Member of the Canadian Parliament for Vancouver Kingsway
- In office 1974–1979
- Preceded by: Grace MacInnis
- Succeeded by: Ian Waddell

Personal details
- Born: Simma Milner March 27, 1922 Vegreville, Alberta
- Died: January 23, 2015 (aged 92) Burnaby, British Columbia
- Party: Liberal
- Spouse: Leon Holt (died: 1985)
- Alma mater: University of Manitoba
- Occupation: journalist

= Simma Holt =

Canadian politician (1922–2015)

Simma Holt (née Milner, March 27, 1922 – January 23, 2015) was a Canadian journalist, author, and the first Jewish woman elected to the House of Commons of Canada. Before entering politics, she had a 30-year career at The Vancouver Sun newspaper as a reporter, feature writer, and columnist.

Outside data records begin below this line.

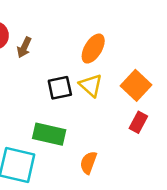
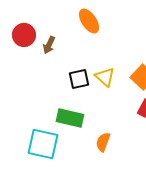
orange ellipse: (93, 49) -> (89, 21), moved, turned -65

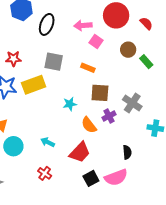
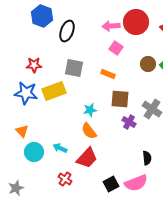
pink arrow: (83, 25) -> (111, 26), moved
brown circle: (128, 50) -> (148, 64), moved
purple cross: (109, 116) -> (129, 122), turned -32
orange semicircle: (89, 125) -> (89, 131), moved
cyan arrow: (48, 142) -> (60, 148), moved
red trapezoid: (80, 152) -> (87, 158), moved

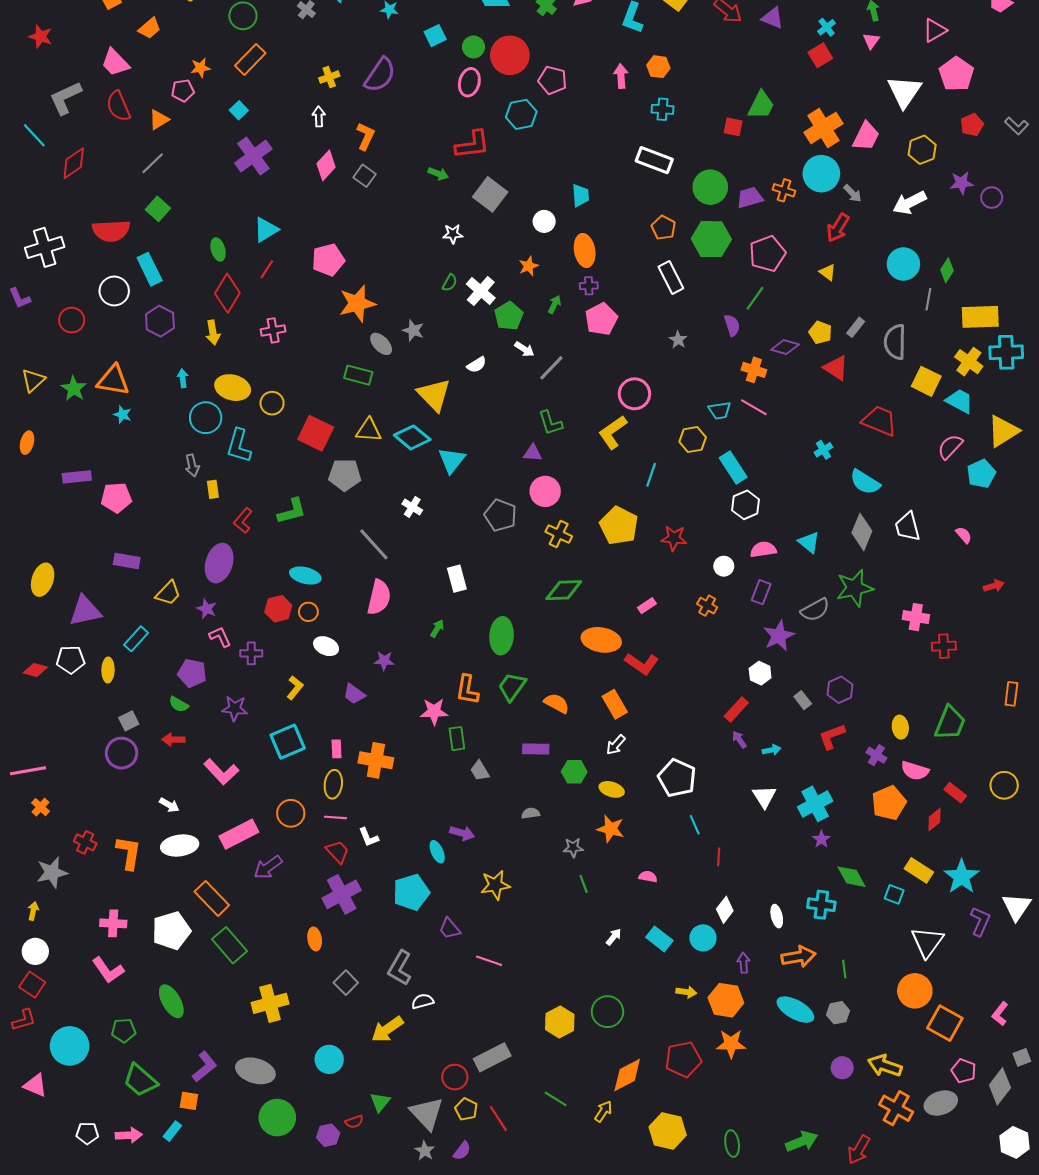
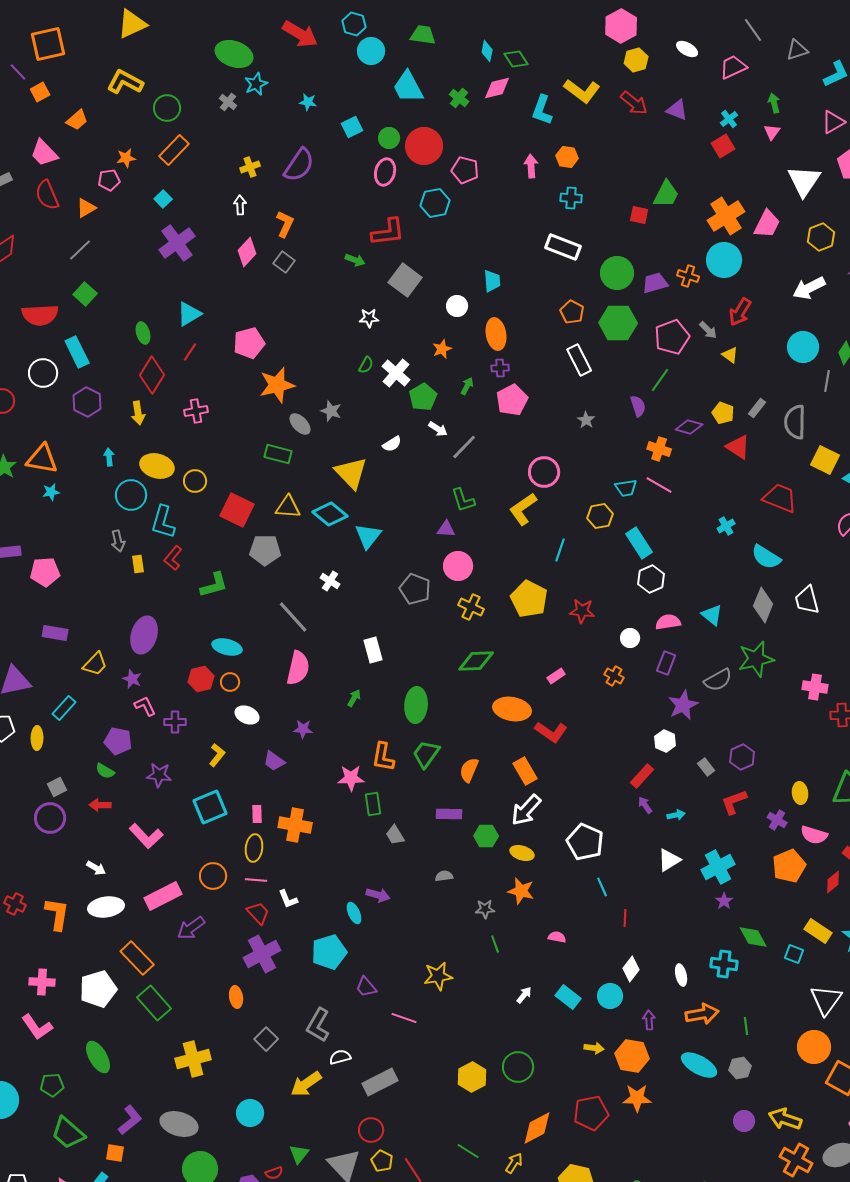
gray arrow: (853, 193) -> (708, 330), moved
cyan star: (123, 415) -> (51, 492), turned -30
red L-shape: (243, 520) -> (173, 558), moved
orange semicircle: (557, 703) -> (469, 770), turned -95
white arrow: (616, 745) -> (526, 810), size x1.6
white triangle: (764, 797) -> (669, 860), turned 30
yellow star: (495, 885) -> (438, 976), moved
gray rectangle: (492, 1057) -> (380, 1082), moved

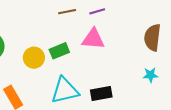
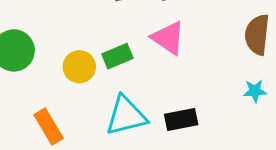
pink triangle: (93, 39) -> (168, 38), turned 30

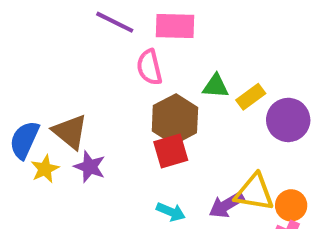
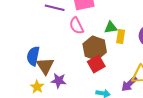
yellow rectangle: (251, 97) -> (121, 37), moved, turned -32
brown triangle: (70, 132) -> (45, 66), turned 30
blue semicircle: (24, 140) -> (33, 56), moved

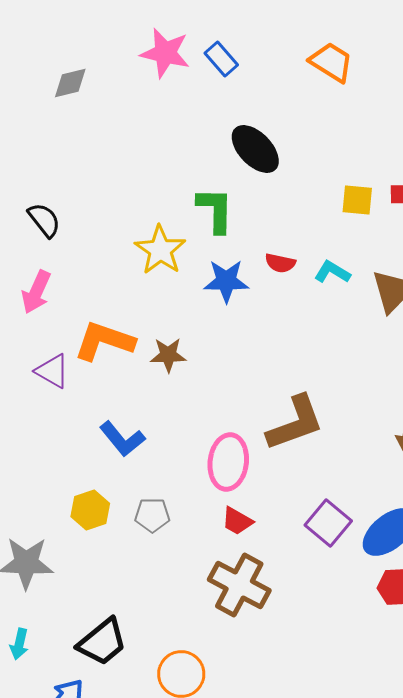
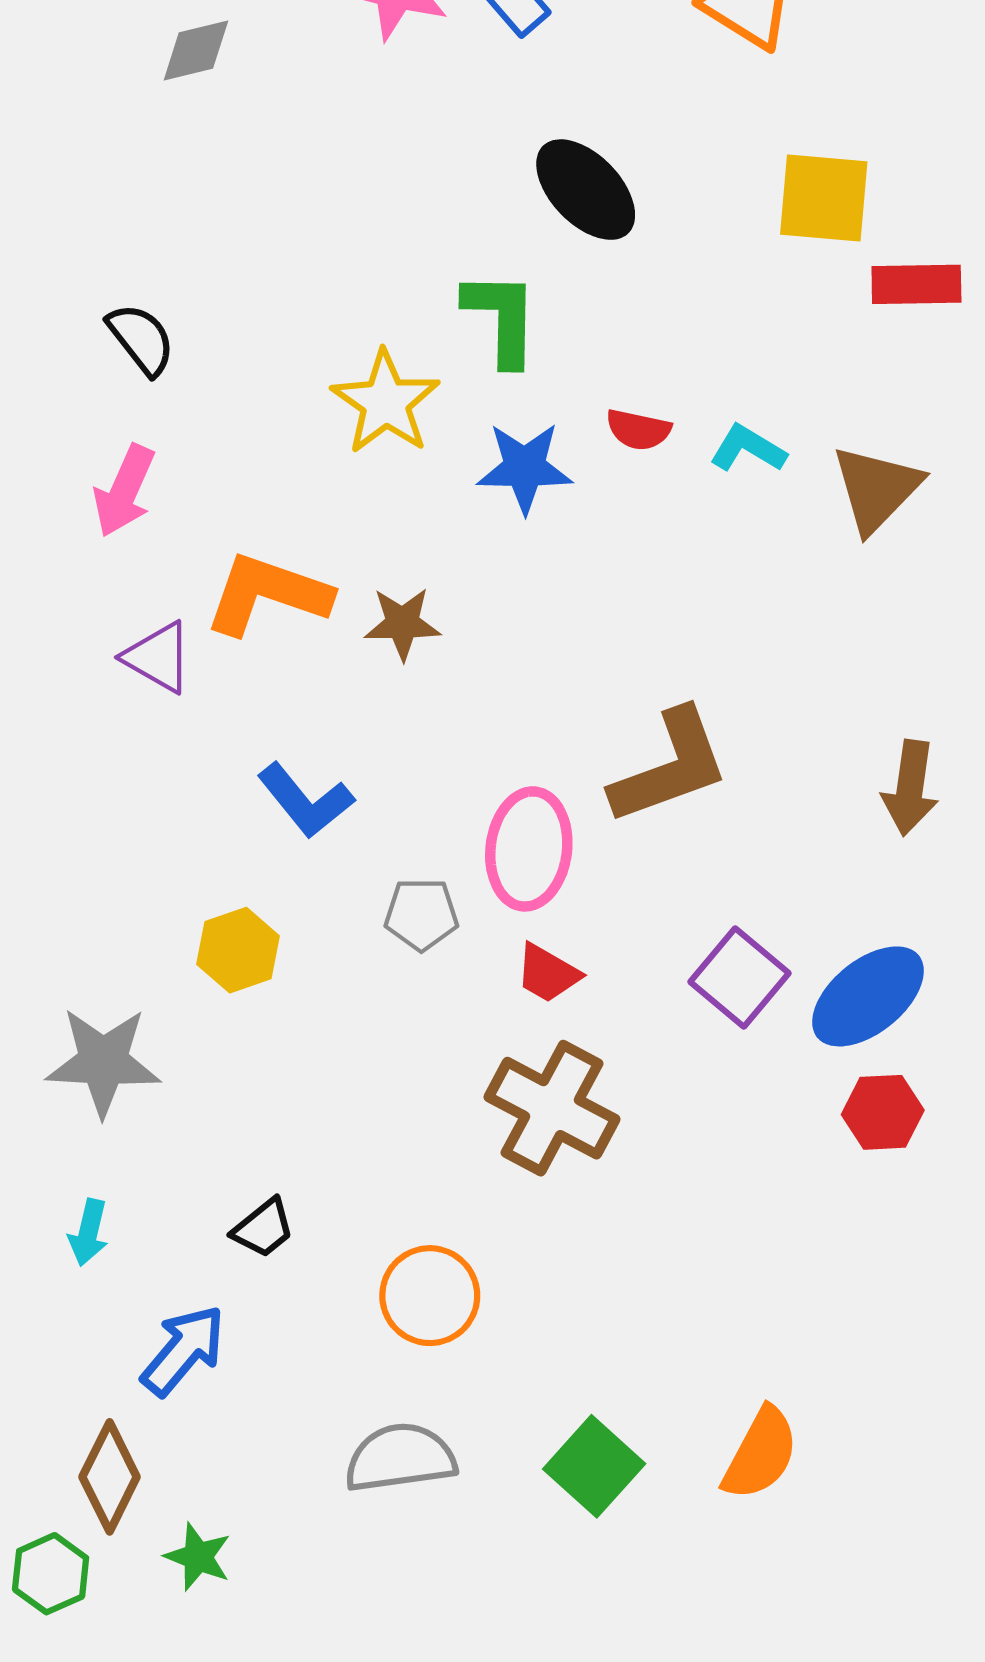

== Early life and education ==

Born in Vegreville, Alberta as Simma Milner, the sixth of eight children, Holt received a Bachelor of Arts degree, with majors in English and psychology, in 1944 from the University of Manitoba.

== Journalism ==

Her interest in journalism began as a child when the sole operator of the Vegriville Observer would welcome her observing his production of the paper. Partly due to male students at the University of Manitoba participating in the Second World War, Holt became the first female managing editor of the student newspaper The Manitoban and university correspondent for the Winnipeg Free Press. On D-Day, her first day using the machine, Holt mistakenly clogged up the teletype machine at the Canadian Press in Calgary.

A few months later, she started her career at The Vancouver Sun. At the start of Holt's journalism career, women were rarely employed as professional journalists. She gained a reputation as a tough reporter by working in traditionally-male beats such as crime and waterfront reporting. Holt's style was seen as tough advocacy or crusading investigative journalism in potentially-controversial topics such as prostitution. Sexism incidents included coworkers handing her photos of nude women and being told by her editor she would be fired if she again snuck into the male-only Terminal Club to cover a story.

During a 1970 strike by Sun employees, Holt was a labour negotiator and vice-president of the Newspaper Guild and actively worked for the Vancouver Express. In 1996, Holt was also inducted into the Canadian News Hall of Fame — the first female journalist in B.C. to receive the distinction.

== Politics ==
British Columbia Senator Ray Perrault engaged Holt with Liberal leader Pierre Elliott Trudeau. Initially, she was critical of Trudeau and had written a story about his wife but became favourable to him after he was willing to accept her criticism. In the 1974 election, Holt was elected to the Canadian House of Commons as the Liberal candidate for the British Columbia riding of Vancouver Kingsway. She was one of only two women representing British Columbia. She was defeated in the 1979 election and the 1980 election. She did not enjoy her leave of absence from journalism to sit in Parliament and face anti-Semitism and anti-feminism. She called Parliament a 'silly old boys' club' and a waste of time.

Holt moved to Maple Falls, Washington, and temporarily worked for the campaign for U.S. President George H. W. Bush.

In 1981, Holt started a three-year term as a member of the National Parole Board.

In 2006, she publicly criticized Vancouver Mayor Sam Sullivan for seeking a court order to remove lengthy protests by Falun Gong from outside the embassy of China on Granville Street.

== Recognition ==
In 1996, Holt was made a Member of the Order of Canada for her "lifetime commitment to assisting those suffering from injustice, persecution and poverty".

== Personal life ==
In 1949, she married Leon Holt. They remained together but childless until his death in 1985.

After purchasing what turned out to be one of Vancouver's notorious "leaky condos" in 1999, Holt waged a publicly vocal, seven-year legal action seeking financial compensation for repairs.

After 2010, she lived her final years in the Seton Villa Seniors' Centre in Burnaby. She died at the age of 92 in January 2015.

== Selected bibliography ==
- Terror in the Name of God: The Story of the Sons of Freedom (1964) — Mistakenly reports that Sons of Freedom are Doukhobors.
- Sex and the Teen Age Revolution (1967)
- The Devil's Butler (1972) — Drugs, hippies and murders by Satan's Angels Motorcycle Club.
- The Other Mrs. Diefenbaker (1982) — Biography on Edna Diefenbaker.
- Memoirs of a Loose Cannon (2008) — Personal memoirs.